Plus tard, faucille et faux sont abandonnées et c’est la moissonneuse-javeleuse qui entre en action (elle coupe les tiges, met des gerbes en forme sans les attacher et les abandonne au sol, prêtes à être liées à la main).
Quelques temps ont passé et la moissonneuse-lieuse fait son apparition dans les campagnes (le blé est coupé et mis en gerbes automatiquement). Les charrettes chargées au maximum les ramènent à la ferme, gerbes qui sont mises les unes sur les autres sur une grande hauteur pour confectionner "la gerbière". Avec l’utilisation de la moissonneuse-lieuse, beaucoup d’épis se détachent et restent dans les champs, ce qui fait le bonheur des glaneuses qui les récupèrent après autorisation du propriétaire.
Sur l’aire, le ventaïre a disparu, laissant la place à la nouvelle venue : la batteuse.
La première qui soit venue à Sigonce, un peu avant la guerre, appartenait à l’entreprise Mégy de St Michel l’Observatoire, batteuse qui venait uniquement dans les grandes fermes à l’époque, où les gerbières étaient importantes (telles que Aris, Pré Giraud...). Elle était du type routière. Elle possédait une chaudière alimentée au charbon, qui était très souvent allumée à quatre heures du matin pour être opérationnelle au moment voulu. Cette chaudière produisait de la vapeur qui actionnait une poulie supportant une très longue courroie reliée à la poulie de la batteuse, cette dernière étant positionnée beaucoup plus loin par mesure de sécurité.
Entre autre le risque d'incendie avec la paille et la poussière qui volaient et de brûlure par la chaleur de la chaudière ou bien d'être happé par la grande roue
motrice qui entraînait la longue courroie.
À proximité de celle-ci se tenait la citerne d'eau et le combustible pour la production de vapeur.
Une batteuse et sa chaudière.
Oller . ALMANACH DU FACTEUR . 2006
Battage du foin en Charente.
L'entreprise Megy cessant ses activités sur notre commune vers 1946, c’est l’entreprise de battage
: Arthur et Raoul Auric de Lurs qui passera de ferme en ferme à l’époque des
moissons et prendra le relais avec du personnel recruté souvent sur place pour cette période.

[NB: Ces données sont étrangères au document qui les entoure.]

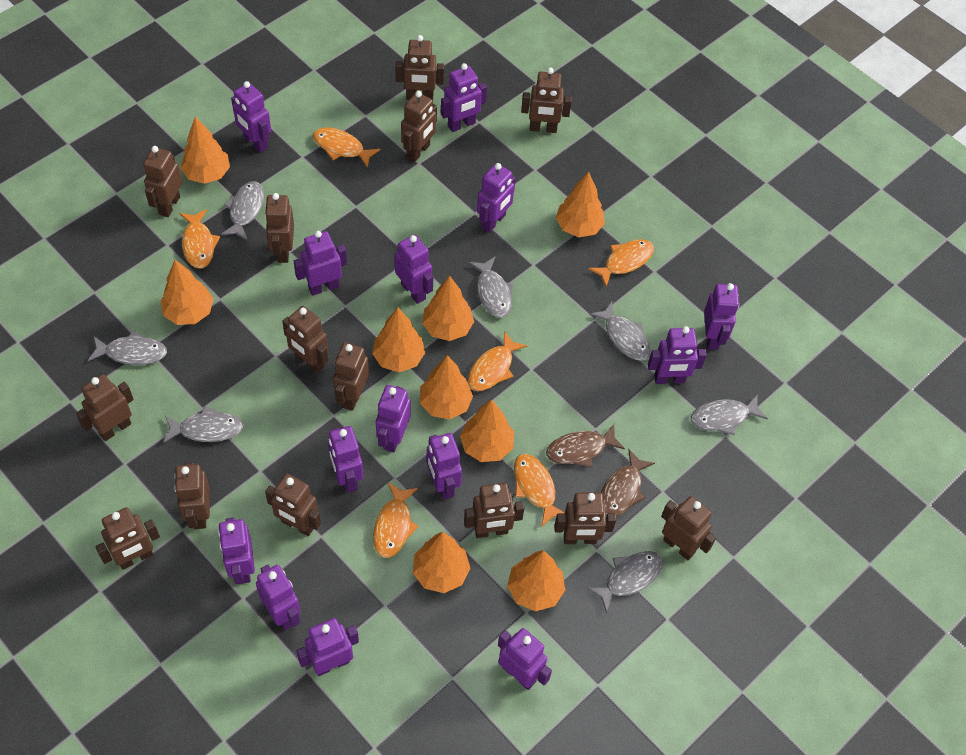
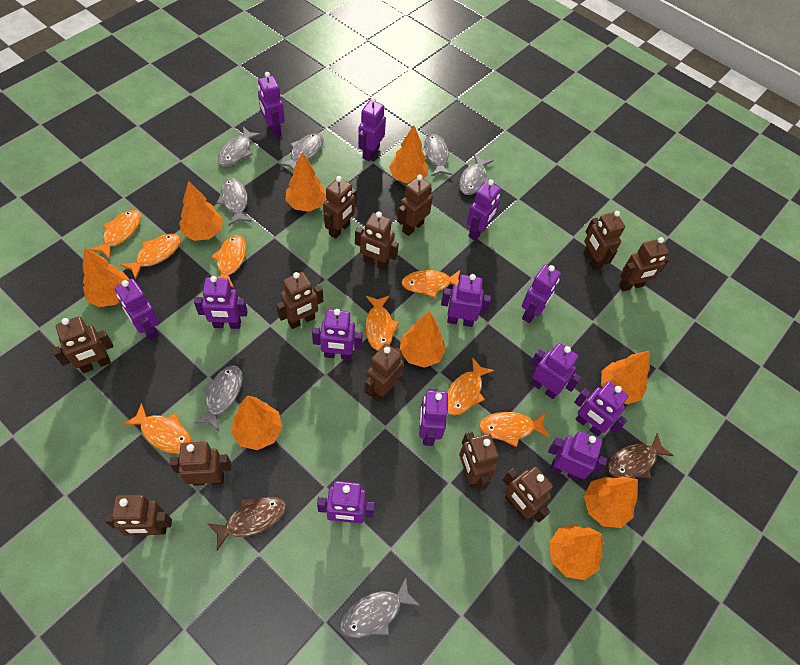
brown robot: [76,374,134,441] [95,507,160,570] [143,146,182,217] [174,463,210,529] [265,193,294,263] [265,474,321,536] [282,306,328,373] [333,342,369,411] [395,35,444,100] [401,91,437,162] [464,483,524,538] [521,67,572,133] [554,492,616,544] [661,496,716,560] = 14 -> [52,317,114,373] [104,495,172,536] [170,442,231,486] [276,272,323,329] [323,176,357,239] [355,211,399,270] [364,343,404,402] [397,175,433,236] [459,431,499,491] [503,467,553,523] [583,211,625,271] [619,237,670,291] = 12
orange fish: [179,209,220,268] [313,128,380,168] [373,483,419,558] [468,331,527,391] [514,454,565,526] [588,239,654,287] = 6 -> [90,210,141,259] [120,234,181,280] [123,403,191,454] [211,235,246,288] [365,295,399,351] [401,269,461,298] [447,357,494,415] [479,412,550,447] = 8
purple robot: [218,517,255,584] [231,81,271,153] [256,565,300,630] [294,231,347,296] [297,618,359,676] [328,426,363,493] [376,385,411,452] [395,235,433,304] [427,433,462,500] [441,63,487,132] [477,163,516,233] [498,628,552,690] [648,326,707,384] [704,283,739,350] = 14 -> [115,279,159,340] [194,276,248,329] [258,72,285,138] [312,309,363,360] [317,481,375,523] [358,97,386,161] [419,388,448,446] [441,274,491,327] [467,179,501,241] [522,264,561,323] [530,343,581,399] [548,431,607,481] [574,381,628,437] = 13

À leur cessation d’activité, l'entreprise Breissand de Reillanne vient faire
une ou deux saisons de battage, puis c’est l’entreprise Honoré Moulet de Volonne qui assure la continuité de cette
pratique jusqu'en 1965.
La batteuse avalait les gerbes jusqu’à une heure fort tardive de la nuit. D’un côté, le blé sortait propre et était mis en sac au fur et à mesure, tandis que la paille qui était projetée vers l’avant était récupérée par une énorme presse qui la mettait en balles.
Du fait qu’il avait de nombreux et grands terrains ensemencés, M. Paul Dominique, très curieux de tout ce qui est nouveau, fut le premier au village à avoir acquis en 1948, à titre individuel, pour son usage personnel une petite batteuse de marque : Vandeuvre qui a été inaugurée sur son aire au sud de l’école. Elle était de couleur vert clair et le moteur Bernard qui l’actionnait avait été prêté par la famille Aimé Depieds.
Comme c’était un évènement à l’époque, une partie du village était sur l’aire afin de découvrir les prouesses de cette machine. Au début ce fut la déception car à la sortie, les grains de blé étaient déchiquetés, mais grâce au savoir faire de M. Julien Espinelly, notre garagiste, dépanneur de machines agricoles, tout est rentré dans l’ordre très rapidement.
La technique évoluant à grande vitesse dans ce domaine, toutes ces pratiques ont disparu et ont été supplantées par l’arrivée sur le marché de la moissonneuse-batteuse qui opère en plein champ.
En 1966, c’est l’entreprise Fortoul de Digne-les-bains qui inaugure cette nouvelle méthode dans notre commune. L’année suivante, c’est l’entreprise Favier de La Freissinouse (Hautes-Alpes) qui passe de ferme en ferme pour proposer ses services et qui s’implante pour plusieurs années consécutives. Enfin, c'est l'entreprise locale Aimé Ayasse, installée dans la commune, (possédant plusieurs moissonneuses-batteuses), qui fait une grande partie du travail, avant de se rendre dans plusieurs départements : les Bouches du Rhône, le Var, et les Hautes-Alpes pour terminer la saison.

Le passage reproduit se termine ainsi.